25th February 2022 - 3 min read
(Updated at 5pm, 25 Feb 2022 to include information on MOEX.)
The Russia-Ukraine conflict has regrettably escalated into war as Russian military began its entry into its neighbouring country in what was called “the largest ground war in Europe since World War II”.
The global community was, understandably, stunned by the rapid development despite the tension that has been brewing between both nations for a while now. The global financial markets, too, were affected – with most major stock exchanges quickly plunging as news came out about the invasion.
The FBM KLCI took a dive yesterday as soon as news began trickling out about the scale of the conflict, with investors quickly cashing out their investments. At 5pm yesterday, it closed 12.25 points (-0.77%) lower 1,573.89 after recovering from a day low of 1,565.24.
Surprisingly, the FBM KLCI recovered strongly this morning, opening at 1,586.40 – and has been gradually climbing up since. As of the time of writing, the index has risen by 22.54 points (+1.43%) to 1,596.72.
Both the Nasdaq Composite and the S&P 500 tumbled during a morning sell-off after Putin’s announcement; Nasdaq suffered a 3% drop at the open, whereas the S&P 500 dipped 1.5%. The Dow Jones Industrial Average, too, plunged more than 800 points during intraday trading.
But similar to the FBM KLCI, US stocks were also able to shake off the effects of Russia’s invasion following the announcement of a second set of sanctions against Russia from US president Joe Biden. This will further restrict Russia’s ability to conduct business in the world’s major currencies.
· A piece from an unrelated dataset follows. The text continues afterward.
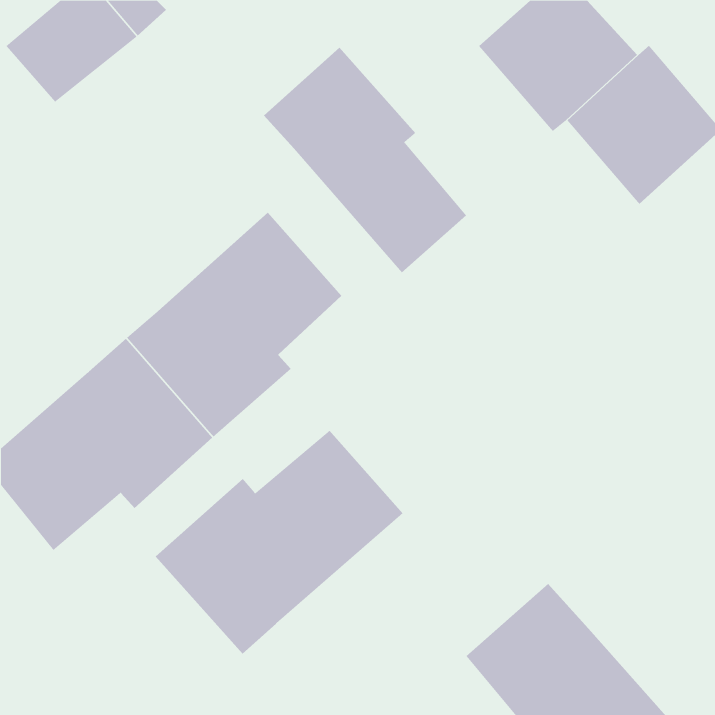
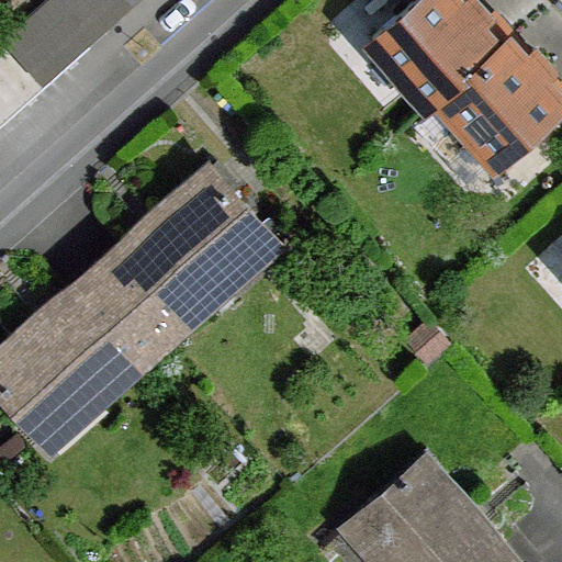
building: [263,47,467,273] -> none
building: [155,430,403,654] -> none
Biden had previously already announced a first batch of financial sanctions on Tuesday, aimed at Russian financial institutions, sovereign debt, and oligarchs in the country.
Russian stocks suffered a historic collapse on Thursday, with the MOEX wiping off about 45% its trading value at 1,690.13 – equivalent to more than US$150 billion in value. That said, MOEX has been seeing a massive dip since 22 February, when the Russia-Ukraine conflict began to boil and spill over.
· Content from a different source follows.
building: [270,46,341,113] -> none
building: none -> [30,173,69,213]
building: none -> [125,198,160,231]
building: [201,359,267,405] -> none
The MOEX temporarily suspended trading on all of its markets yesterday, but quickly reversed this move soon after, saying that it will “resume trading on its market at 10am”. Interestingly, MOEX also opened on on a high note today, recovering more than 20% as compared to its closing points price on 24 February 2022. However, some economists have forecasted that “Russia will be headed for economic stagnation, if not worse”, especially since it now faces sanctions from not only the US, but also other European countries, including the UK and Germany – but this remains to be seen.
As expected, the cryptocurrency market, too, plunged yesterday after the Russia-Ukraine conflict intensified, with the price of Bitcoin falling by more than 6% to US$34,338 and Ether by about 8.7% to US$2,300. This was a far cry from their all-time highs of US$68,990 and US$4,865, respectively – which were achieved back in early November.
However, like other global markets, the crypto market as a whole also rebounded slightly today, with Bitcoin and Ether both rising over 10% since yesterday’s lows. That said, this drop raised doubts on Bitcoin’s worth as a store of value, a claim that grew popular during the bull run last year. Yesterday, prices of Bitcoin and gold went in completely opposite directions, as gold prices briefly spiked up to US$1,950 – its highest since the end of 2020 – while Bitcoin tumbled.
As tensions continue to escalate in Ukraine even as Western nations threaten further sanctions, it remains to be seen if the swift recovery in the economic markets will stay its course.